Gzipped data can be incrementally decompressed. Are you sure browsers download
the entire page before starting decompression?

(Not that this would make the test much better; I agree it has numerous flaws.
Just curious about what browsers actually do.)

------
tlrobinson
Interesting, but this trick makes a ton of assumptions about the browser's
behavior. I doubt it's very accurate.

As mmj pointed out, the page is gzip encoded. Will (can?) the browser
_actually_ decode and render/execute part of the gzipped stream before it's
completed? Even without gzipping, will it? I suspect not.
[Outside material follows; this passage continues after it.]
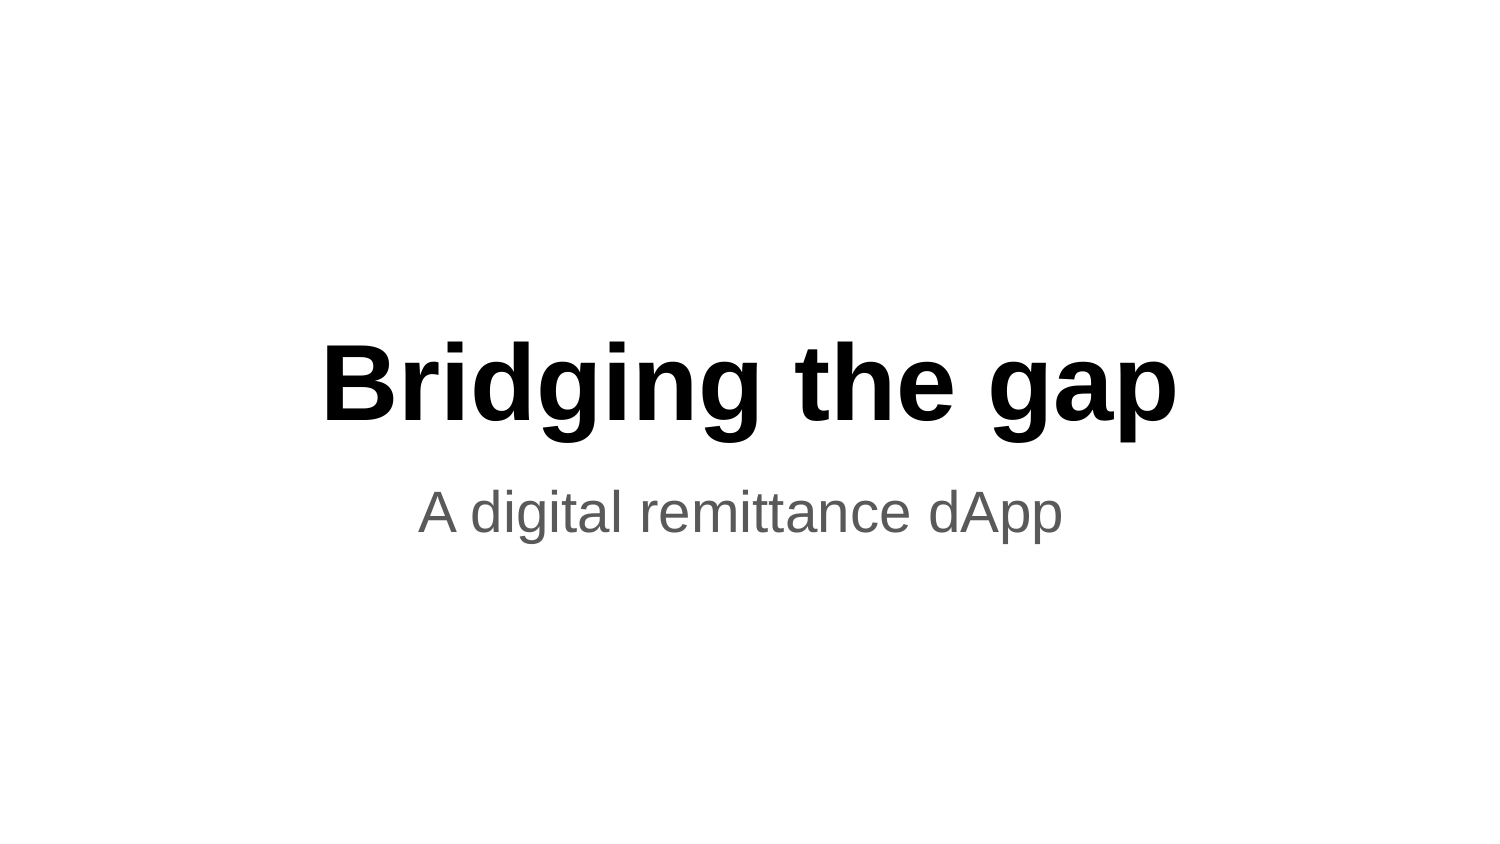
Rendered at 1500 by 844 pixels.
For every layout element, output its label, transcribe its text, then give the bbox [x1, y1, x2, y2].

title Bridging the gap [51, 122, 1449, 459]
subtitle A digital remittance dApp [51, 464, 1449, 595]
If not, this is relevant: [http://thedailywtf.com/Articles/Bulletproof-
JavaScript-Detec...](http://thedailywtf.com/Articles/Bulletproof-JavaScript-
Detection.aspx)

Also, is 10KB (plus whatever came before) enough for the TCP connection to
ramp up to full speed?

And, of course, JavaScript Dates are known to be pretty inaccurate in some
browsers.

------
arantius
gzip + chunked encoding = works

<http://arantius.info/gzip-chunk.php>

Notice headers: Content-Encoding gzip Transfer-Encoding chunked

And also notice the 10 second delay between the two paragraphs appearing in
your browser. (At least it does for me, in FF3. In IE6, it only happens on the
second-and-on load (F5).) It's perfectly possible, for a compliant browser, to
download, and render, the page incrementally, even with gzip compression
applied.